Berlin Der Bundesregierung muss wegen des Scheiterns der Fusion der Luftfahrt- und Rüstungskonzerne EADS und BAE viel Kritik einstecken. Verteidigungsminister Thomas de Maizière warnt in einem Interview der Nachrichtenagentur dpa vor einseitigen Schuldzuweisungen. Eine Änderung der umstrittenen Rüstungsexportrichtlinien lehnt er ab. Ihr Vorgänger Karl-Theodor zu Guttenberg hat die Bundesregierung für das Scheitern der Fusion von […]

Berlin

Der Bundesregierung muss wegen des Scheiterns der Fusion der Luftfahrt- und Rüstungskonzerne EADS und BAE viel Kritik einstecken. Verteidigungsminister Thomas de Maizière warnt in einem Interview der Nachrichtenagentur dpa vor einseitigen Schuldzuweisungen. Eine Änderung der umstrittenen Rüstungsexportrichtlinien lehnt er ab.

Ihr Vorgänger Karl-Theodor zu Guttenberg hat die Bundesregierung für das Scheitern der Fusion von EADS und BAE verantwortlich gemacht und gesagt, es sei eine «historische Chance» verpasst worden. Stimmen sie dem zu?

De Maizière: «Nein. Es wurde und wird jetzt viel über die Rolle der Politik geredet. Mir ist aber aufgefallen, dass sich auch die meisten der nicht-öffentlichen Anteilseigner kritisch geäußert haben. Das halte ich für einen bemerkenswerten Vorgang. Ich halte nichts davon, einseitig Verantwortungen zuzuweisen.»

Sind Mega-Fusionen wie die jetzt geplatzte im Rüstungsbereich grundsätzlich problematisch?

De Maizière: «Die Rüstungsindustrie ist unterschiedlich aufgestellt. In vielen Ländern ist sie staatlich oder teilstaatlich, in Deutschland aber nicht. Unsere Stärke ist eine eher mittelständisch geprägte Industrie. In einer solchen Struktur kann Größe von anderen auch ein gewisses Problem bedeuten. Wir haben zudem ein Spannungsverhältnis: Wenn ein Rüstungsunternehmen besonders klein ist, hat es Mühe mit dem technischen Fortschritt mitzuhalten. Wenn ein Unternehmen zu groß ist, entstehen hingegen Monopolstrukturen, die die Streitkräfte und damit letztlich die Steuerzahler unter Druck setzen. In diesem Spannungsverhältnis gibt es keine optimale Größe eines Unternehmens.»

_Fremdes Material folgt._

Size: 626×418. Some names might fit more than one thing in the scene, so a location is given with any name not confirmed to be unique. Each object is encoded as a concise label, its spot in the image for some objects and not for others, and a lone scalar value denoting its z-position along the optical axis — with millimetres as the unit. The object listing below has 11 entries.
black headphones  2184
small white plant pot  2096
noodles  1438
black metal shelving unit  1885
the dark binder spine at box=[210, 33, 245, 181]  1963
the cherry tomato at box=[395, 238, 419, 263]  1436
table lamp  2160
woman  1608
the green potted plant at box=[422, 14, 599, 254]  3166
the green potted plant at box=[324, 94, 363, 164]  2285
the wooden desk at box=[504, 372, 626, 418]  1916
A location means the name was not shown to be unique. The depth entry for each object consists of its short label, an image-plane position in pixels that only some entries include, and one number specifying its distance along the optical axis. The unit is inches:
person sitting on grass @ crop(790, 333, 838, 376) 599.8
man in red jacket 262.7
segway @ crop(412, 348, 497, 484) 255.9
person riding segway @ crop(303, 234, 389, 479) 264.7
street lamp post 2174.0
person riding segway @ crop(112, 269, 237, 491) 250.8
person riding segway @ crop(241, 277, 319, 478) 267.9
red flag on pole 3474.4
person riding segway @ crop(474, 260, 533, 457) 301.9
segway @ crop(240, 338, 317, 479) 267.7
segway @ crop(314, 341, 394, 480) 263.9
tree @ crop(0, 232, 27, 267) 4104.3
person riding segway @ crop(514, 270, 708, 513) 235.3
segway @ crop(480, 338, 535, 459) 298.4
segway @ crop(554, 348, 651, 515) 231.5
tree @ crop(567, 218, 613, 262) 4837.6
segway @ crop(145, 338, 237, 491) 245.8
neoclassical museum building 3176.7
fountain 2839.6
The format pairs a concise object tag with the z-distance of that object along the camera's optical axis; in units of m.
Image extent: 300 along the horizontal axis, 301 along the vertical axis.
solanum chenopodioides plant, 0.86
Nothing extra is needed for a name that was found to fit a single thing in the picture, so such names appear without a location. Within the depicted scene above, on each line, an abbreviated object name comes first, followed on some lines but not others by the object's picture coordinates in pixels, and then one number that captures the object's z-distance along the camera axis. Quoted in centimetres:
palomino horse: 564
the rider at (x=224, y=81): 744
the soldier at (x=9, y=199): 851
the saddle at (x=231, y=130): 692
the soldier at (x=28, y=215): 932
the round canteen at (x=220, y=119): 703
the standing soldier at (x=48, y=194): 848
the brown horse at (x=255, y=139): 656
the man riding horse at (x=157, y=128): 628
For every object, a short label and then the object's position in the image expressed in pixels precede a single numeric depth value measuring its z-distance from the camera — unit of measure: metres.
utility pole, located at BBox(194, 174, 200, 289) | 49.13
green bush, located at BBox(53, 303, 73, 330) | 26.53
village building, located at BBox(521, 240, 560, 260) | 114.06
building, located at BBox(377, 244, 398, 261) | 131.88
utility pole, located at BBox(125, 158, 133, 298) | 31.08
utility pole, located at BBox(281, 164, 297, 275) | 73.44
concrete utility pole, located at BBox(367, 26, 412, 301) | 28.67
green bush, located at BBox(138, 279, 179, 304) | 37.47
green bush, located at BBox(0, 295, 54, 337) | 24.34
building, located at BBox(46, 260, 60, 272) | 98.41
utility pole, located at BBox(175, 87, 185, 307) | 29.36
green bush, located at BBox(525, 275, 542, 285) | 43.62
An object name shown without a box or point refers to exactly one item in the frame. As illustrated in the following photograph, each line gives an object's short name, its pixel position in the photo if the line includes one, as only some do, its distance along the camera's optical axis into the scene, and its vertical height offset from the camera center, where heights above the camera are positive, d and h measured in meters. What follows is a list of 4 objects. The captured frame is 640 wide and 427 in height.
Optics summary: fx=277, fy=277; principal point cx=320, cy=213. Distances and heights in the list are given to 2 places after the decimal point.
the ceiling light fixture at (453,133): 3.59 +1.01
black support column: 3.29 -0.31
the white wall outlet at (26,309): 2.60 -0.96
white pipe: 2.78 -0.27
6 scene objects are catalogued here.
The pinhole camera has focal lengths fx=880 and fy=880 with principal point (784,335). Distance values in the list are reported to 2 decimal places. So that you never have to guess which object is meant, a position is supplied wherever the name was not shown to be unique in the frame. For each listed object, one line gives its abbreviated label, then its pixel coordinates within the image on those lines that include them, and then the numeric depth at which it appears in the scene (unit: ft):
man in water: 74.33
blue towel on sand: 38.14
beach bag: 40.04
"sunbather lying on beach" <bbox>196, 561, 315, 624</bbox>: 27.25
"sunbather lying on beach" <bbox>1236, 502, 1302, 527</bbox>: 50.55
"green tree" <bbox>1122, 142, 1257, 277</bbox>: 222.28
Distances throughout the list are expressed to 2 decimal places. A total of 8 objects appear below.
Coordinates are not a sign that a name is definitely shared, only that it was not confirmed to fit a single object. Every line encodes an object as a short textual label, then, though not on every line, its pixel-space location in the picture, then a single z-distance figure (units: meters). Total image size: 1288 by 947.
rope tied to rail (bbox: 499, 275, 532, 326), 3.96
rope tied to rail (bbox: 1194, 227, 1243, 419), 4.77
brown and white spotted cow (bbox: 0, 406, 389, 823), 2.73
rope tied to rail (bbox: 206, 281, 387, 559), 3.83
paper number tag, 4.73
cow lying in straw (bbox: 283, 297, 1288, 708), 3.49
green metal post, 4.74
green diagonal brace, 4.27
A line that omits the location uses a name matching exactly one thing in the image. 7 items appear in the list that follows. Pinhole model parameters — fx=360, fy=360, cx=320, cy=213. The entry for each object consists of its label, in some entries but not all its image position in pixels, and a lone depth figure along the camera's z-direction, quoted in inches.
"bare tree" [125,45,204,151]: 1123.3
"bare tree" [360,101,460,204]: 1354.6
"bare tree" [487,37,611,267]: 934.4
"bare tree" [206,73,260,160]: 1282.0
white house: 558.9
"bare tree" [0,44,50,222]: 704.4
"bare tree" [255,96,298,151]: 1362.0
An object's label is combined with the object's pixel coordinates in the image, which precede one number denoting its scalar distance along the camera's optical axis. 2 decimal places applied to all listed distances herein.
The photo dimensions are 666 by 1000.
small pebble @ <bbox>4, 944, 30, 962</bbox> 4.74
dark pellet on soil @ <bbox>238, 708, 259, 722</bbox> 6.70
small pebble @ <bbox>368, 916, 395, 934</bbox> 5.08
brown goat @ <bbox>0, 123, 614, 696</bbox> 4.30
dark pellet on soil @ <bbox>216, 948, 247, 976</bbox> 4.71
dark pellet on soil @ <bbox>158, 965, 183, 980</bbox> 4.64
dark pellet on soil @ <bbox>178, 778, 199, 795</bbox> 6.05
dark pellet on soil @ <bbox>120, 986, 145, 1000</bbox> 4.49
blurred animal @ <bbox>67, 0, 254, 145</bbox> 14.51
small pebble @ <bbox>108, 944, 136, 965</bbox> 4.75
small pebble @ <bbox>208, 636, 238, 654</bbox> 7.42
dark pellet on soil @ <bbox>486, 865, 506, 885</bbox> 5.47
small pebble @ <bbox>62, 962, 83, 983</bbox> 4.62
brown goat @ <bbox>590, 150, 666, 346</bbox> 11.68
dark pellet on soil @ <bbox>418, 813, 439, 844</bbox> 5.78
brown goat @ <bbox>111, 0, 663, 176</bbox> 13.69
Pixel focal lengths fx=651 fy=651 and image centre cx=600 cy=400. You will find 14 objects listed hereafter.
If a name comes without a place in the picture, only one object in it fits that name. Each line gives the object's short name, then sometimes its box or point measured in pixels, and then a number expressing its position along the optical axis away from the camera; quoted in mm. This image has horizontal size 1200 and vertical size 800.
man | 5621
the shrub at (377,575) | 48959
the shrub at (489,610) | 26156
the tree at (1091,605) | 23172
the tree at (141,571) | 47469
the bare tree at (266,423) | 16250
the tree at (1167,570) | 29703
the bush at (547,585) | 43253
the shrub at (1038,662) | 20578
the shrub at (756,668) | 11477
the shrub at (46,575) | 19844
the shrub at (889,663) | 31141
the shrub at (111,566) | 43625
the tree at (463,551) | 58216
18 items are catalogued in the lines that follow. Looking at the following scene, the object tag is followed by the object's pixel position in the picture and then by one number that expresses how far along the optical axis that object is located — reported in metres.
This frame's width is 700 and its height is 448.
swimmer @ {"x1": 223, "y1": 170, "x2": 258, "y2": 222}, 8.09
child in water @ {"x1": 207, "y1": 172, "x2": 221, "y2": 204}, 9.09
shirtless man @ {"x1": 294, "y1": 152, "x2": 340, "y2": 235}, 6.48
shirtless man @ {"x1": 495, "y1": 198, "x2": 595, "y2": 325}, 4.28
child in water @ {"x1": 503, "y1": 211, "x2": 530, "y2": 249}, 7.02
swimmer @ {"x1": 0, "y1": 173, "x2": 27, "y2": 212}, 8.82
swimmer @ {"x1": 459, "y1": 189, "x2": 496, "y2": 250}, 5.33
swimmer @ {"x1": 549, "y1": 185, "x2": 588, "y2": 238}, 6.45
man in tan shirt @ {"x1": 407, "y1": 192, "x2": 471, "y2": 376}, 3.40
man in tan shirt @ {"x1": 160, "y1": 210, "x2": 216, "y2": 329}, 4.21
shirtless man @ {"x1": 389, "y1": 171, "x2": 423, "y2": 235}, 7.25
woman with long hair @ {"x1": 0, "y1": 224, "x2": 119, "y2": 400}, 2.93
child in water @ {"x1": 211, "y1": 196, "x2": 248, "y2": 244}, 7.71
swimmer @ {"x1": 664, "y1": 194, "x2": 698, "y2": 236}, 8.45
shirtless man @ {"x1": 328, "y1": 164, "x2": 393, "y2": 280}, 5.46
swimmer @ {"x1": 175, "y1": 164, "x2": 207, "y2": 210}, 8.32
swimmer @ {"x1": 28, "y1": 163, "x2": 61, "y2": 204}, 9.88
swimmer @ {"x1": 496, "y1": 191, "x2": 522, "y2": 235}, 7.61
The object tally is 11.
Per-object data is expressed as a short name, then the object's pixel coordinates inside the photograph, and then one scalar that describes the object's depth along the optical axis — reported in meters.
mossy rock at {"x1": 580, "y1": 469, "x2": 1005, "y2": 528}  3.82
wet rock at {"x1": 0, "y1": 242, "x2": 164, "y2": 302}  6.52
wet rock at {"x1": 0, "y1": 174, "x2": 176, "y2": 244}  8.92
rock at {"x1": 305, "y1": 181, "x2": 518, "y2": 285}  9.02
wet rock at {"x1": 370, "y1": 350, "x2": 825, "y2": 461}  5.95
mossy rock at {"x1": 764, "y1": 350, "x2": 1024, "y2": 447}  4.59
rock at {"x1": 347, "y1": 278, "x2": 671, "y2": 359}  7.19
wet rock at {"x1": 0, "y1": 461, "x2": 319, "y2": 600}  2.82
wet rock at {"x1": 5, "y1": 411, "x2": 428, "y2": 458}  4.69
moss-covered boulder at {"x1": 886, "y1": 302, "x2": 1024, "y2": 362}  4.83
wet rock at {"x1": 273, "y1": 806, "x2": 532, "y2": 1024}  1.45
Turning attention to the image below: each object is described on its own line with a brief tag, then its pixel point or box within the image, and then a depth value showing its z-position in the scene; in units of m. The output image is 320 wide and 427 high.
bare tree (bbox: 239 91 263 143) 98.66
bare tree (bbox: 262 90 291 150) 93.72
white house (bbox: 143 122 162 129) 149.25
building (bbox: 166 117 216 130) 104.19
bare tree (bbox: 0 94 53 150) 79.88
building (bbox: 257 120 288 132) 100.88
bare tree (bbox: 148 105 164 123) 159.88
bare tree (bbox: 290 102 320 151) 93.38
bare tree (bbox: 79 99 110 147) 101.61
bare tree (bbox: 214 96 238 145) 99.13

Die Bundeswehr muss sparen. Sie verhandeln gerade über Kürzungen bei etlichen Großaufträgen für die deutsche Rüstungsindustrie. Wird die Abhängigkeit vom Export weiter steigen?

De Maizière: «Auf dem europäischen und amerikanischen Markt wird die Industrie keine großen Zuwachsraten mehr haben. Deswegen wird der Export an Gewicht zunehmen. Allerdings ist das ein anderer Export als früher. Die Staaten, die sich diese teuren Systeme leisten können – Schwellenländer wie zum Beispiel Indien – wollen Wertschöpfung im eigenen Land. Deswegen müssen wir uns ohnehin darauf einstellen, dass Fertigungskapazitäten mit Empfängerländern geteilt werden müssen.»

Sind vor diesem Hintergrund die bestehenden Rüstungsexportrichtlinien noch zeitgemäß?

De Maizière: «Ja. Ich halte es wie der zuständige Kollege Rösler aus diesem und anderen Gründen für richtig, dass die Beratungen im Bundessicherheitsrat geheim sind. Es gibt Rüstungsgüter, die deutsche Betriebe gemeinsam mit europäischen Partnern produzieren. Oftmals werden diese Güter dann von Drittländern bei diesen EU-Partnern bestellt. In einem solchen Fall müssen wir nicht nur das Empfängerland bewerten, sondern auch die politischen und ökonomischen Auswirkungen für die Kooperation mit unserem Partner. Solche Beratungen darüber gehören nicht in die Öffentlichkeit.»